목표: 아래 줄 가운데 "tempo"라는 문자열이 들어 있는 줄을 하나도 빠짐없이 옮겨 보여 주세요. 대문자와 소문자는 구별합니다.

주어진 줄:
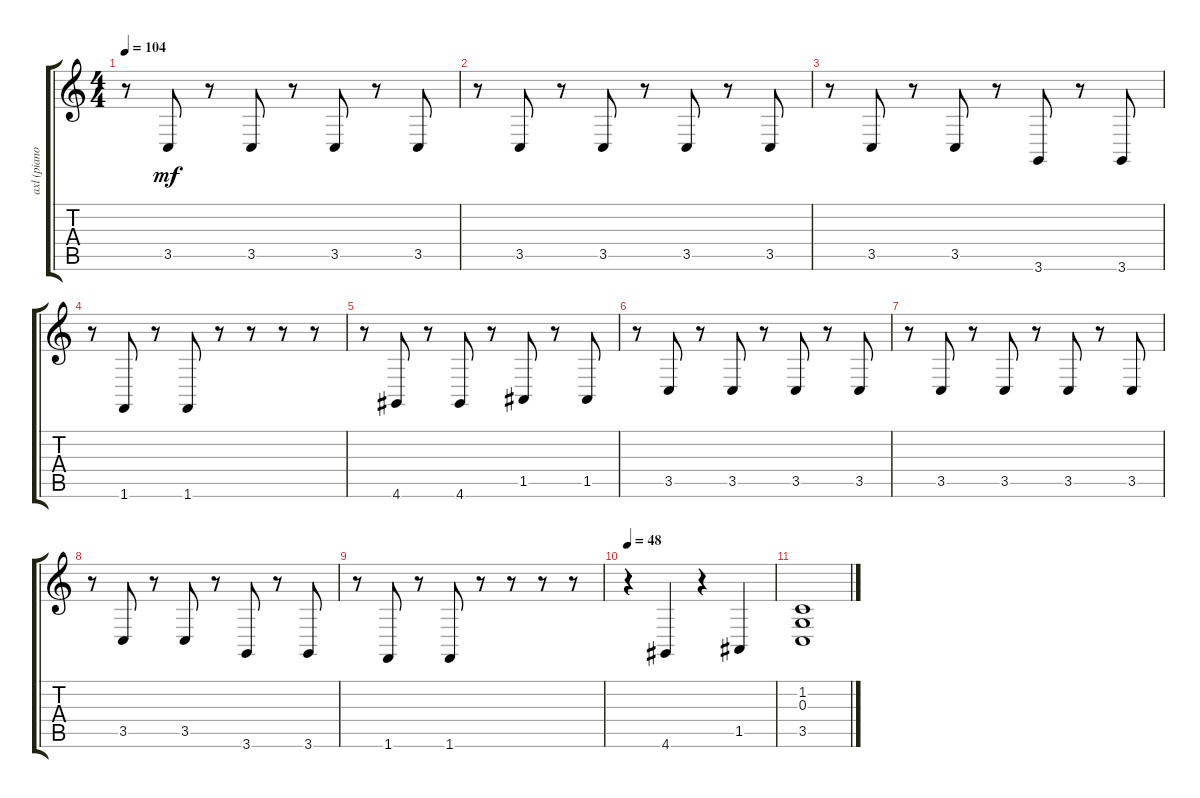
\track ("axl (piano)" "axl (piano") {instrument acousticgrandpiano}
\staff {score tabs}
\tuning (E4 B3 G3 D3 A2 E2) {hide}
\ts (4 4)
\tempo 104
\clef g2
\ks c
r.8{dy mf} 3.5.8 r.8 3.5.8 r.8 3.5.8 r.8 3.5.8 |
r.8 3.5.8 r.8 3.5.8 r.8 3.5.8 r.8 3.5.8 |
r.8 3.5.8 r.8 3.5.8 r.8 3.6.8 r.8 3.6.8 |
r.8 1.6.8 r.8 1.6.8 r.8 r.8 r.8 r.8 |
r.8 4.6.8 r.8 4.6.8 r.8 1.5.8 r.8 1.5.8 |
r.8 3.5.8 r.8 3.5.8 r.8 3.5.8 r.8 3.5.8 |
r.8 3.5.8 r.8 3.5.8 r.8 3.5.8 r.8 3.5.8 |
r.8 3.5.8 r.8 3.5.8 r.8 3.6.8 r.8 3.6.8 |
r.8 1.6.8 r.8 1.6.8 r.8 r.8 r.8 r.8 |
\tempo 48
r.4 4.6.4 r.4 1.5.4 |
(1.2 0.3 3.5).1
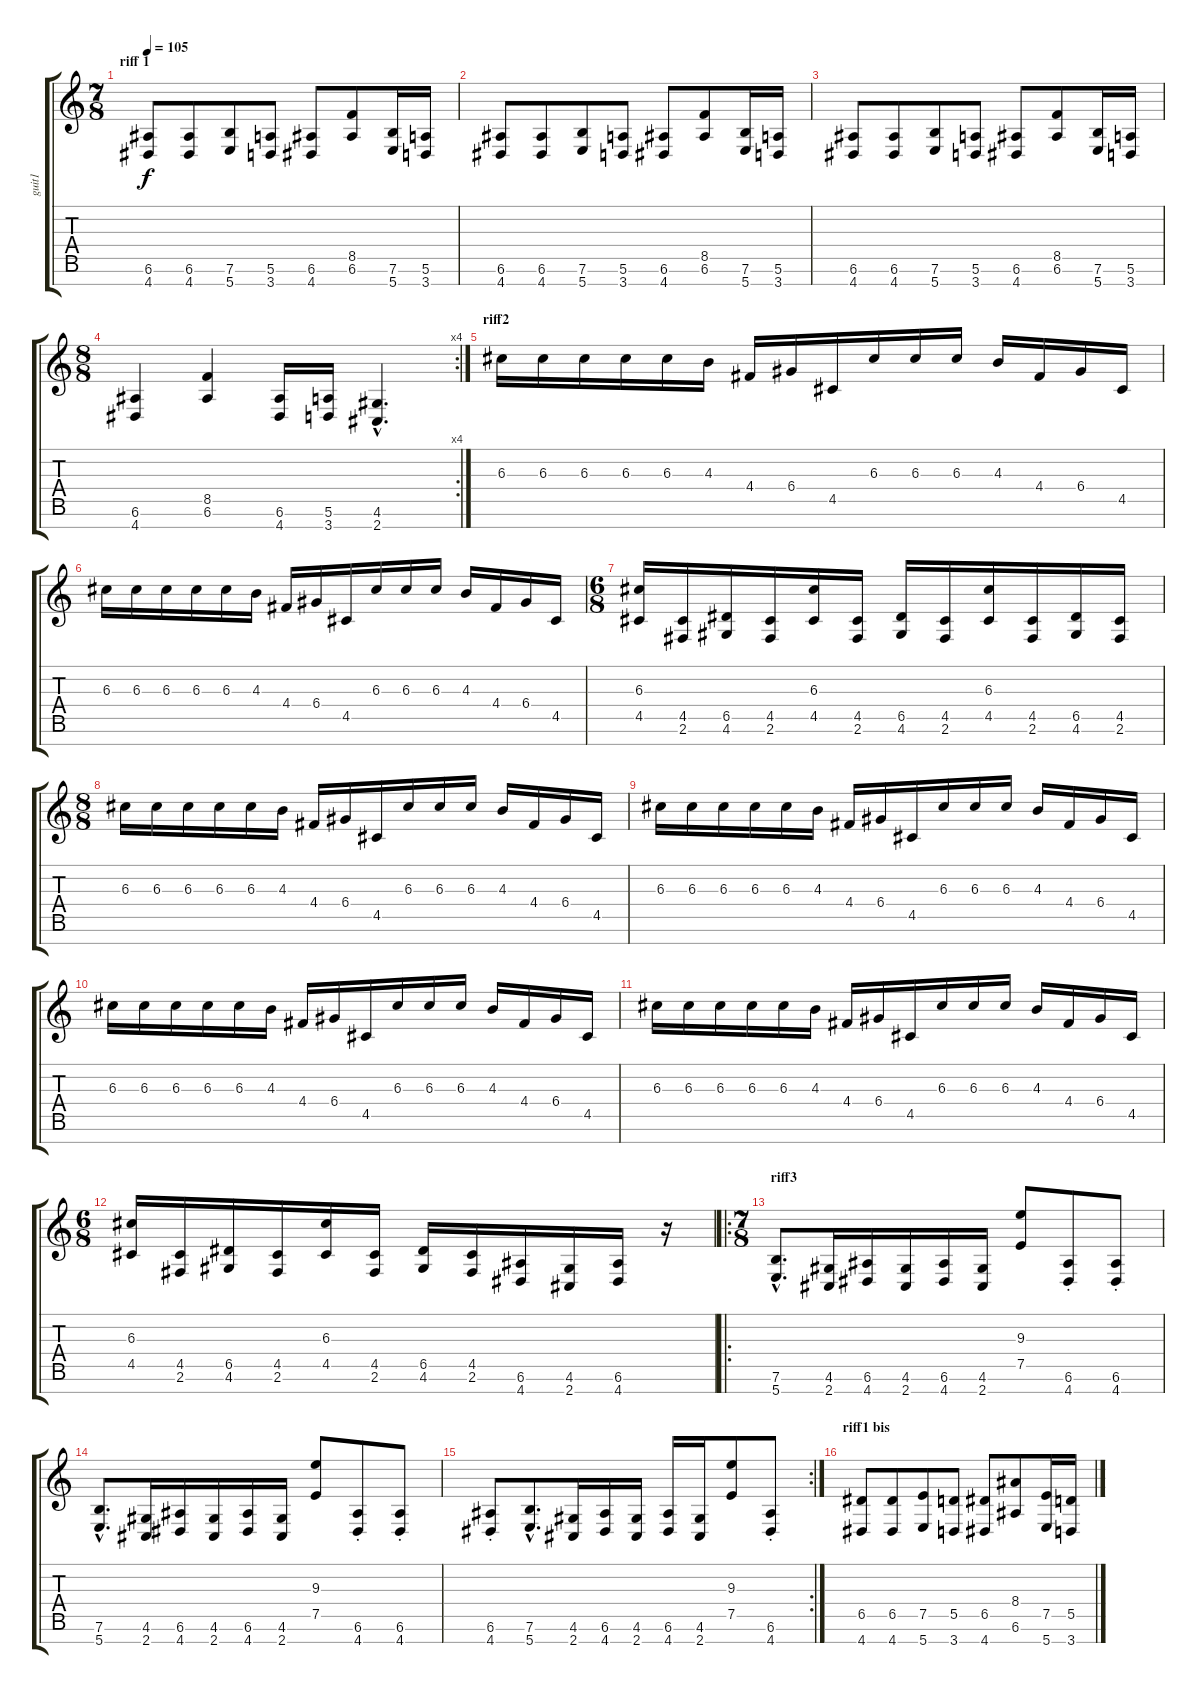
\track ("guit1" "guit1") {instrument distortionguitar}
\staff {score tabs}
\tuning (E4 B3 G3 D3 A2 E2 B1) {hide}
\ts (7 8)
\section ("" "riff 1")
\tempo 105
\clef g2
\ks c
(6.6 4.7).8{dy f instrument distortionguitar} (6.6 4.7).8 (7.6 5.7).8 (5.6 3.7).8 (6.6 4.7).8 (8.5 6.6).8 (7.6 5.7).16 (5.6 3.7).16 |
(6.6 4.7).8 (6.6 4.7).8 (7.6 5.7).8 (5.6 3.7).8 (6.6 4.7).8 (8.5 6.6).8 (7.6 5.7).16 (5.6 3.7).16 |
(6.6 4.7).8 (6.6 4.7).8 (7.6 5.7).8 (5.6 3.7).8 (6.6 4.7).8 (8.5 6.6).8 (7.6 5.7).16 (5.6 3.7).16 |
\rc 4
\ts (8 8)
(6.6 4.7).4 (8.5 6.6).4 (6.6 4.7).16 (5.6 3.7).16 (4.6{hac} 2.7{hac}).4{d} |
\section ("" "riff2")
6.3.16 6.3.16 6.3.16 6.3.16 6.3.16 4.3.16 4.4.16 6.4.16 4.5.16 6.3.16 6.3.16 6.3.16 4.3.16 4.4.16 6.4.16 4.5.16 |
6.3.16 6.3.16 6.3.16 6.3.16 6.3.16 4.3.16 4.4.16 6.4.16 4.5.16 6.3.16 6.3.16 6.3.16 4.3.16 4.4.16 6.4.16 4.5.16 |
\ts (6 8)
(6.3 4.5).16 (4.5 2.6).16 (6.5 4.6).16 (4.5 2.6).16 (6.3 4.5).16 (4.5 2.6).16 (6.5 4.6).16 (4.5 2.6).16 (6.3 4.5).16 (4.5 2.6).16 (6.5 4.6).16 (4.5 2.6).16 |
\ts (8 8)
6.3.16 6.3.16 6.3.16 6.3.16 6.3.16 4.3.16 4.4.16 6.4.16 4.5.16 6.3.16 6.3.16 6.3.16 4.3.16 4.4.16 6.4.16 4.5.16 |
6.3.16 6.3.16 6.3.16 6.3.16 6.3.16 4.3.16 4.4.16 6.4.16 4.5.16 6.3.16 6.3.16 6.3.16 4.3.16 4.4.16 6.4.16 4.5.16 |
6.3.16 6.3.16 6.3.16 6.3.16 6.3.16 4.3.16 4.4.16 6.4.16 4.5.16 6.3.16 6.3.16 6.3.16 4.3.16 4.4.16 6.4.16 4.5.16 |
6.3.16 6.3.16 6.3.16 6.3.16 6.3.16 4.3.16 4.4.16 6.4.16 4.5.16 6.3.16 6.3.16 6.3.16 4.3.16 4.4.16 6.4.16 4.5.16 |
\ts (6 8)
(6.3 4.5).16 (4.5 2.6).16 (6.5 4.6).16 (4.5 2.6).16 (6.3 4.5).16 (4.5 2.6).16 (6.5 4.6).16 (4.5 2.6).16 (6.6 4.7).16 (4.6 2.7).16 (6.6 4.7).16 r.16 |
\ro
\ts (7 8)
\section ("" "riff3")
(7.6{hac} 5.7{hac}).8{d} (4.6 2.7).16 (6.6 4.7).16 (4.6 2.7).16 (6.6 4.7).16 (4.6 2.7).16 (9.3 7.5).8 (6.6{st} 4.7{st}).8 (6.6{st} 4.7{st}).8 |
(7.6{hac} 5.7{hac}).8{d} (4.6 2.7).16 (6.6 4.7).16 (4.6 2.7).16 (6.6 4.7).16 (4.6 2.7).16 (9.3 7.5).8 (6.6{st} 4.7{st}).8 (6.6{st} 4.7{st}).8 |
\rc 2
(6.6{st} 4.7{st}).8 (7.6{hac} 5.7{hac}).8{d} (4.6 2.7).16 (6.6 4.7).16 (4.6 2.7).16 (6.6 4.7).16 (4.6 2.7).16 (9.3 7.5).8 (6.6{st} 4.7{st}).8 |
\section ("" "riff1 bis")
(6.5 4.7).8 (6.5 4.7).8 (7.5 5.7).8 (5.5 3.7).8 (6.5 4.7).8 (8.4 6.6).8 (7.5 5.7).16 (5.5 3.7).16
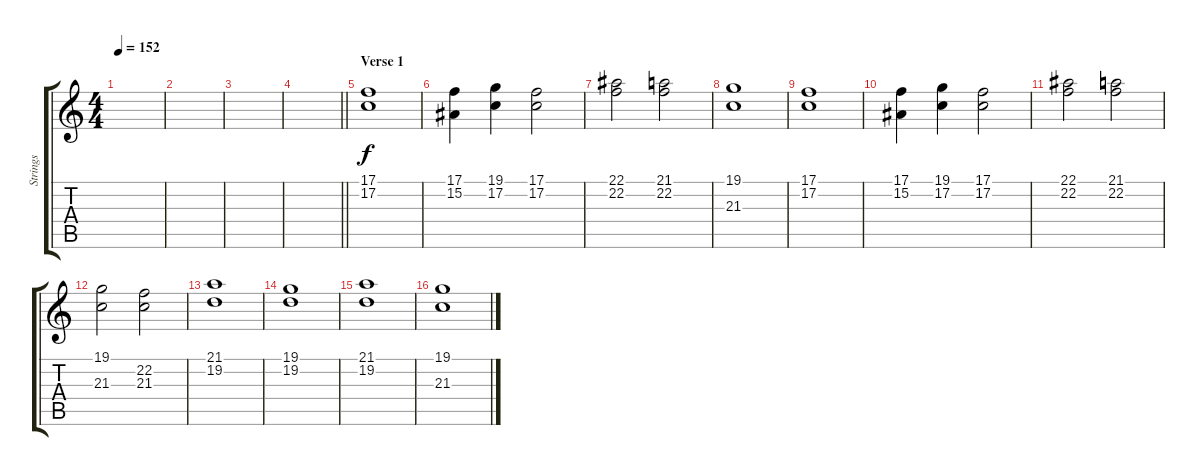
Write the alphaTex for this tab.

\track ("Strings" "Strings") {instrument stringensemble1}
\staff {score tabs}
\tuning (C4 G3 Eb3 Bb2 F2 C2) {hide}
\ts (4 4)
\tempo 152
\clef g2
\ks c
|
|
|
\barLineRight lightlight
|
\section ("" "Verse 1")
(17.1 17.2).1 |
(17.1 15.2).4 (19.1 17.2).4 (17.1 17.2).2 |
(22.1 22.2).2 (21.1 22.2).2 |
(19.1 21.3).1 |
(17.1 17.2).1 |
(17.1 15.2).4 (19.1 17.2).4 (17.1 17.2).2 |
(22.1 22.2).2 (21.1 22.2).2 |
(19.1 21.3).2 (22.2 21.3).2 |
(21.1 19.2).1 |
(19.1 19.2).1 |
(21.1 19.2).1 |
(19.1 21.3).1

작업 결과:
\tempo 104
\tempo 48
\tempo 105
\tempo 152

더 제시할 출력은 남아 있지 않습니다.